I've tried to use Input.mousePosition, but after some researchs , I found that this is relative to pixels not to my transform.position.
I've seen too the Camera.main.ScreenToWorldPoint solution, but that does'nt work how I expected.In my game I instantiate the bullet at the transform.position facing the corresponding side, and after that I apply a vector as the velocity of the bullet.

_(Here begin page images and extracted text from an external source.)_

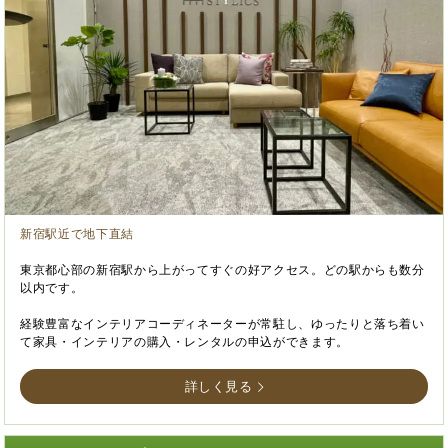
新宿駅近で地下直結
東京都心部の新宿駅から上がってすぐの好アクセス。どの駅からも数分
以内です。
経験豊富なインテリアコーディネーターが常駐し、ゆったりと落ち着い
て家具・インテリアの購入・レンタルの申込ができます。
詳しく見る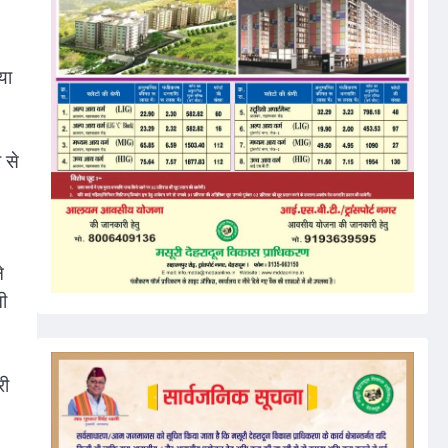
या
 से
े
ी
री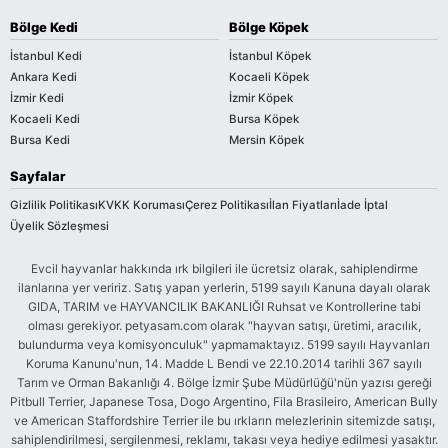
Bölge Kedi
Bölge Köpek
İstanbul Kedi
İstanbul Köpek
Ankara Kedi
Kocaeli Köpek
İzmir Kedi
İzmir Köpek
Kocaeli Kedi
Bursa Köpek
Bursa Kedi
Mersin Köpek
Sayfalar
Gizlilik Politikası
KVKK Koruması
Çerez Politikası
İlan Fiyatları
İade İptal
Üyelik Sözleşmesi
Evcil hayvanlar hakkında ırk bilgileri ile ücretsiz olarak, sahiplendirme
ilanlarına yer veririz. Satış yapan yerlerin, 5199 sayılı Kanuna dayalı olarak
GIDA, TARIM ve HAYVANCILIK BAKANLIĞI Ruhsat ve Kontrollerine tabi
olması gerekiyor. petyasam.com olarak "hayvan satışı, üretimi, aracılık,
bulundurma veya komisyonculuk" yapmamaktayız. 5199 sayılı Hayvanları
Koruma Kanunu'nun, 14. Madde L Bendi ve 22.10.2014 tarihli 367 sayılı
Tarım ve Orman Bakanlığı 4. Bölge İzmir Şube Müdürlüğü'nün yazısı gereği
Pitbull Terrier, Japanese Tosa, Dogo Argentino, Fila Brasileiro, American Bully
ve American Staffordshire Terrier ile bu ırkların melezlerinin sitemizde satışı,
sahiplendirilmesi, sergilenmesi, reklamı, takası veya hediye edilmesi yasaktır.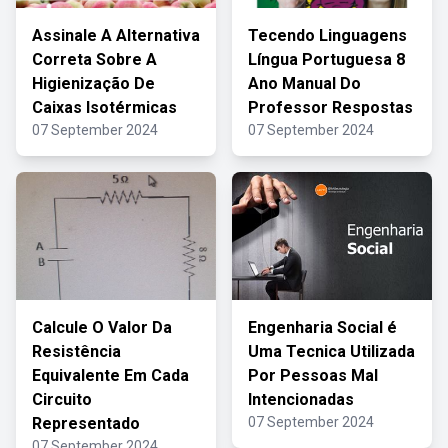
Assinale A Alternativa
Tecendo Linguagens
Correta Sobre A
Língua Portuguesa 8
Higienização De
Ano Manual Do
Caixas Isotérmicas
Professor Respostas
07 September 2024
07 September 2024
Calcule O Valor Da
Engenharia Social é
Resistência
Uma Tecnica Utilizada
Equivalente Em Cada
Por Pessoas Mal
Circuito
Intencionadas
Representado
07 September 2024
07 September 2024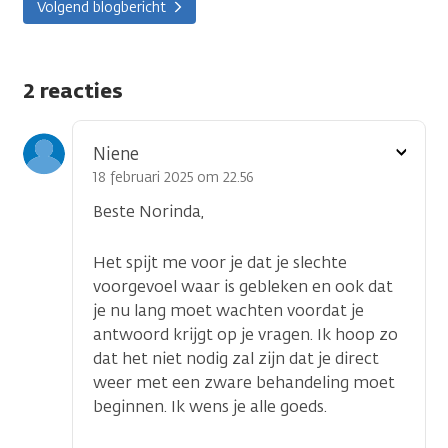
Volgend blogbericht
2 reacties
Toon
Niene
optie
18 februari 2025 om 22.56
Beste Norinda,
Het spijt me voor je dat je slechte
voorgevoel waar is gebleken en ook dat
je nu lang moet wachten voordat je
antwoord krijgt op je vragen. Ik hoop zo
dat het niet nodig zal zijn dat je direct
weer met een zware behandeling moet
beginnen. Ik wens je alle goeds.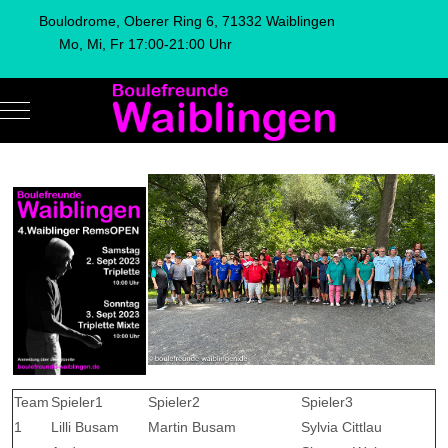
Boulodrome, Oberer Ring 6, 71332 Waiblingen
Mo, Mi, Fr 17:00-21:00 Uhr
Mobile Menu Toggle
Team
Spieler1
Spieler2
Spieler3
1
Lilli Busam
Martin Busam
Sylvia Cittlau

Does this way of firing right or am I'm going in the wrong direction?
Thank you!
Answer by robertbu · Dec 07, 2013 at 07:05 AM
Here is a simple spawner script that, on a mouse click, shoots the 'prefab' at the mouse position. I had gravity scale set to 0 on the prefab.
#pragma strict
var prefab : GameObject;
function Update () {
if (Input.GetMouseButtonDown(0)) {
var pos = Input.mousePosition;
pos.z = transform.position.z - Camera.main.transform.position.z;
pos = Camera.main.ScreenToWorldPoint(pos);
var q = Quaternion.FromToRotation(Vector3.up, pos - transform.position);
var go = Instantiate(prefab, transform.position, q);
go.rigidbody2D.AddForce(go.transform.up * 500.0);
}
}
Ohh thank you for the help dude, this script works very well, but can you explain me how do you came to that conclusion? I'm having some difficulties to understand these Quaternions operations.

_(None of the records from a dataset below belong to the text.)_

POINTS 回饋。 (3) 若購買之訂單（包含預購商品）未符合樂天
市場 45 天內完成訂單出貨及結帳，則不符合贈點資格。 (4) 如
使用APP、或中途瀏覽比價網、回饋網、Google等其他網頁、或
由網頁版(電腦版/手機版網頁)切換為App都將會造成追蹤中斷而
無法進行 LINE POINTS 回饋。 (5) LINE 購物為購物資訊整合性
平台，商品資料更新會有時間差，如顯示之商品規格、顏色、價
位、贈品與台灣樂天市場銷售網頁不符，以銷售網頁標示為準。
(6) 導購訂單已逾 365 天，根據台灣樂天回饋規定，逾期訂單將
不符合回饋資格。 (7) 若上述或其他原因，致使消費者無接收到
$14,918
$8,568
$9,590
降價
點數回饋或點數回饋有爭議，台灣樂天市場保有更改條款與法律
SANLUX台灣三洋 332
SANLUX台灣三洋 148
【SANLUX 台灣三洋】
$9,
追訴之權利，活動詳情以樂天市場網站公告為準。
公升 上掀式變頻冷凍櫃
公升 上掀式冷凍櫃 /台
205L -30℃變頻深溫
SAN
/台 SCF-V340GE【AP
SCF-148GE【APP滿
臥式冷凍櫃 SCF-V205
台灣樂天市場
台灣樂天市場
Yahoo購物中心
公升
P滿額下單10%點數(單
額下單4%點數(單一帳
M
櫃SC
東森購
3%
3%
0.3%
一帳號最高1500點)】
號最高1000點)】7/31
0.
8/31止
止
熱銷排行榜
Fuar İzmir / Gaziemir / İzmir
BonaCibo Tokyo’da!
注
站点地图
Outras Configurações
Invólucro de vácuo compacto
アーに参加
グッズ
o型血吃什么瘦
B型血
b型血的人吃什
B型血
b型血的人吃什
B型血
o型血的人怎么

I've tried this kind of solution and the error that I'm having is that in this script the velocity is proportional to the vector lenght, so when the mouse is far, the velocity is huge, when the mouse is near velocity is low :
void Update ()
{
XvelocityVector =(Camera.main.ScreenToWorldPoint(Input.mousePosition).x) - (transform.position.x);
YvelocityVector = (Camera.main.ScreenToWorldPoint(Input.mousePosition).y) - (transform.position.y);
VelocityVectorCte = YvelocityVector/XvelocityVector;
// If the fire button is pressed...
if(Input.GetButtonDown("Fire1"))
{
// ... set the animator Shoot trigger parameter and play the audioclip.
anim.SetTrigger("Shoot");
audio.Play();
// If the player is facing right...
if(playerCtrl.facingRight)
{
// ... instantiate the rocket facing right and set it's velocity to the right.

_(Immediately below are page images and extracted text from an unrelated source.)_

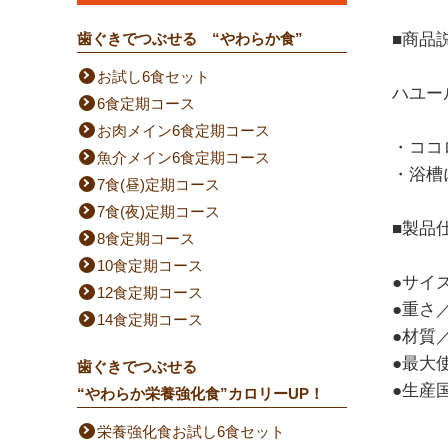
歯ぐきでつぶせる “やわらか食”
■商品
お試し6食セット
ハユー
6食定期コース
お肉メイン6食定期コース
・ココ
魚介メイン6食定期コース
・浴槽
7食(昼)定期コース
7食(夜)定期コース
■製品
8食定期コース
10食定期コース
●サイズ
12食定期コース
●重さ／
14食定期コース
●材質
●最大使
歯ぐきでつぶせる
●生産
“やわらか栄養強化食”カロリーUP！
栄養強化食お試し6食セット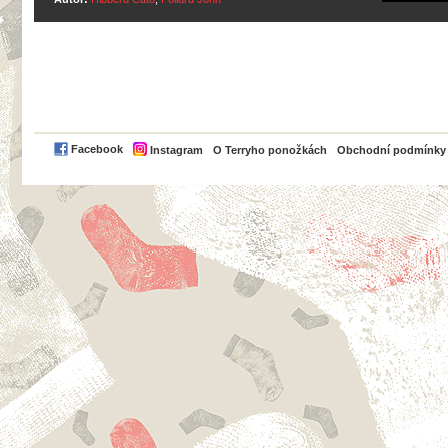
PayPal
Facebook
Instagram
O Terryho ponožkách
Obchodní podmínky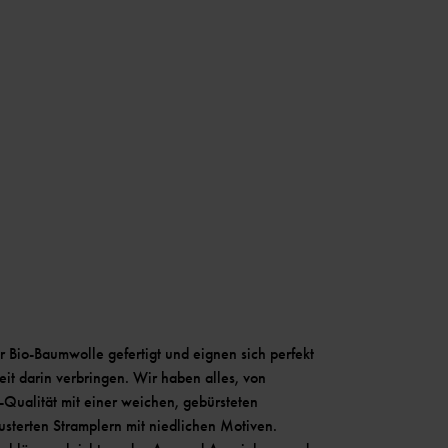
 Bio-Baumwolle gefertigt und eignen sich perfekt
eit darin verbringen. Wir haben alles, von
-Qualität mit einer weichen, gebürsteten
usterten Stramplern mit niedlichen Motiven.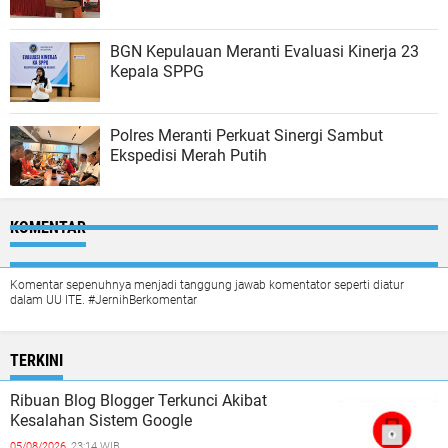
BGN Kepulauan Meranti Evaluasi Kinerja 23
Kepala SPPG
Polres Meranti Perkuat Sinergi Sambut
Ekspedisi Merah Putih
KOMENTAR
Komentar sepenuhnya menjadi tanggung jawab komentator seperti diatur
dalam UU ITE. #JernihBerkomentar
TERKINI
Ribuan Blog Blogger Terkunci Akibat
Kesalahan Sistem Google
05/08/2026,
23:14 WIB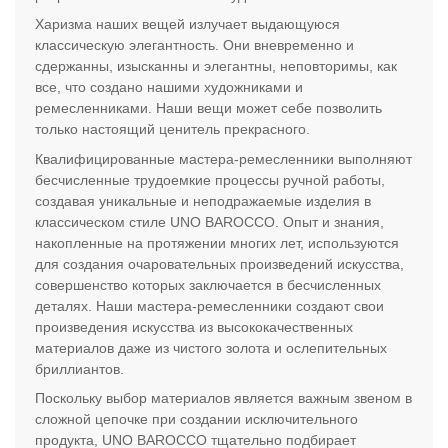
Харизма наших вещей излучает выдающуюся
классическую элегантность. Они вневременно и
сдержанны, изысканны и элегантны, неповторимы, как
все, что создано нашими художниками и
ремесленниками. Наши вещи может себе позволить
только настоящий ценитель прекрасного.
Квалифицированные мастера-ремесленники выполняют
бесчисленные трудоемкие процессы ручной работы,
создавая уникальные и неподражаемые изделия в
классическом стиле UNO BAROCCO. Опыт и знания,
накопленные на протяжении многих лет, используются
для создания очаровательных произведений искусства,
совершенство которых заключается в бесчисленных
деталях. Наши мастера-ремесленники создают свои
произведения искусства из высококачественных
материалов даже из чистого золота и ослепительных
бриллиантов.
Поскольку выбор материалов является важным звеном в
сложной цепочке при создании исключительного
продукта, UNO BAROCCO тщательно подбирает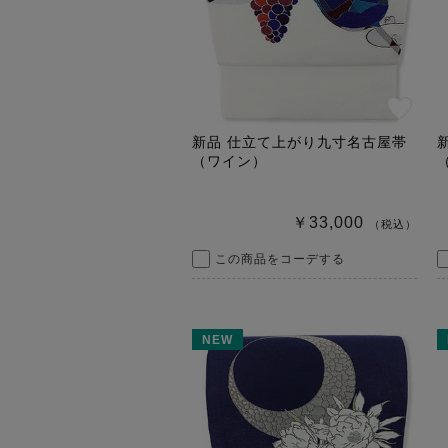
新品 仕立て上がり九寸名古屋帯
（ワイン）
￥33,000
（税込）
この商品をコーデする
NEW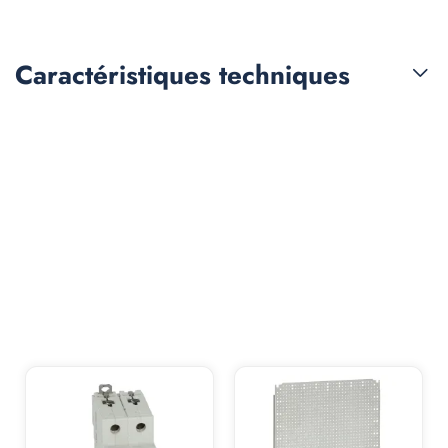
Caractéristiques
techniques
Les clients qui ont acheté
ce produit ont également
acheté :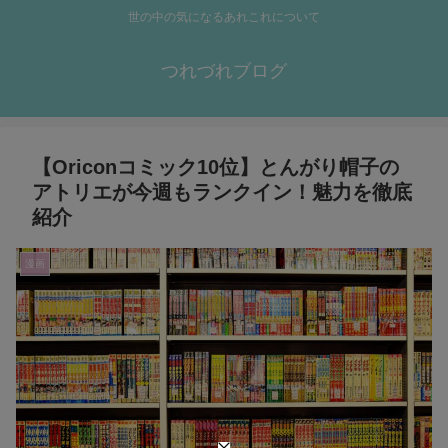
世の中の気になるあれこれについて
つれづれブログ
【Oriconコミック10位】とんがり帽子の
アトリエが今週もランクイン！魅力を徹底
紹介
漫画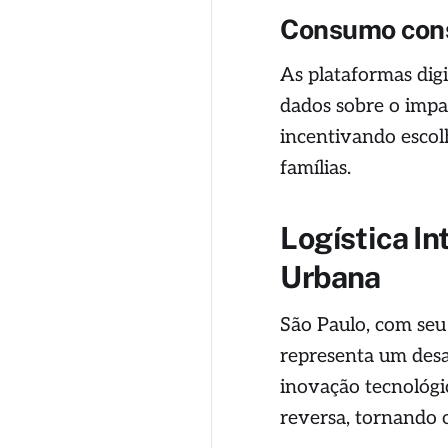
Consumo cons
As plataformas di
dados sobre o impa
incentivando escol
famílias.
Logística I
Urbana
São Paulo, com seu 
representa um desaf
inovação tecnológic
reversa, tornando o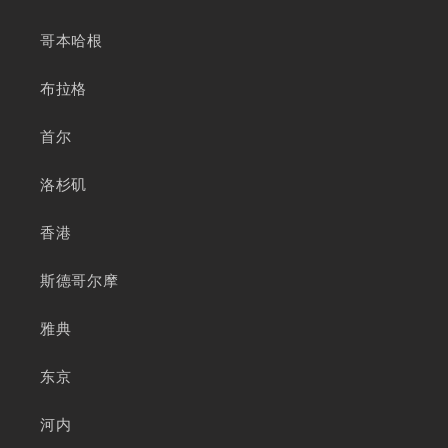
哥本哈根
布拉格
首尔
洛杉矶
香港
斯德哥尔摩
雅典
东京
河内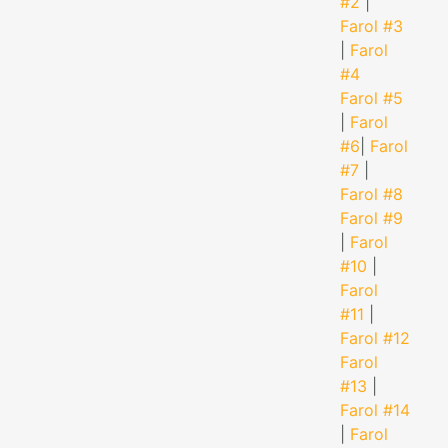
#2
|
Farol #3
|
Farol
#4
Farol #5
|
Farol
#6
|
Farol
#7
|
Farol #8
Farol #9
|
Farol
#10
|
Farol
#11
|
Farol #12
Farol
#13
|
Farol #14
|
Farol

Rigidbody2D bulletInstance = Instantiate(rocket, transform.position, Quaternion.Euler(new Vector3 (0, 0, 0))) as Rigidbody2D;
Result = new Vector2 (XvelocityVector, YvelocityVector);
bulletInstance.velocity = Result;
}
else
{
// Otherwise instantiate the rocket facing left and set it's velocity to the left.
Rigidbody2D bulletInstance = Instantiate(rocket, transform.position, Quaternion.Euler(new Vector3(0,0,180f))) as Rigidbody2D;
Result = new Vector2 (XvelocityVector, YvelocityVector);
bulletInstance.velocity = Result;
}
}
}
Answer by coreysnyder · Jul 09, 2014 at 09:55 PM
I'm pretty new to this stuff but I think you want to use the "Normalize" method seen here. What it does it keep the direction the same but sets the magnitude to 1. Then you can take that direction * Missile speed and that will pretty much guarantee that your missile files the same speed in the correct direction no matter the pre-normalized distance
Wow dude, this can be really useful, thank you very much for the help!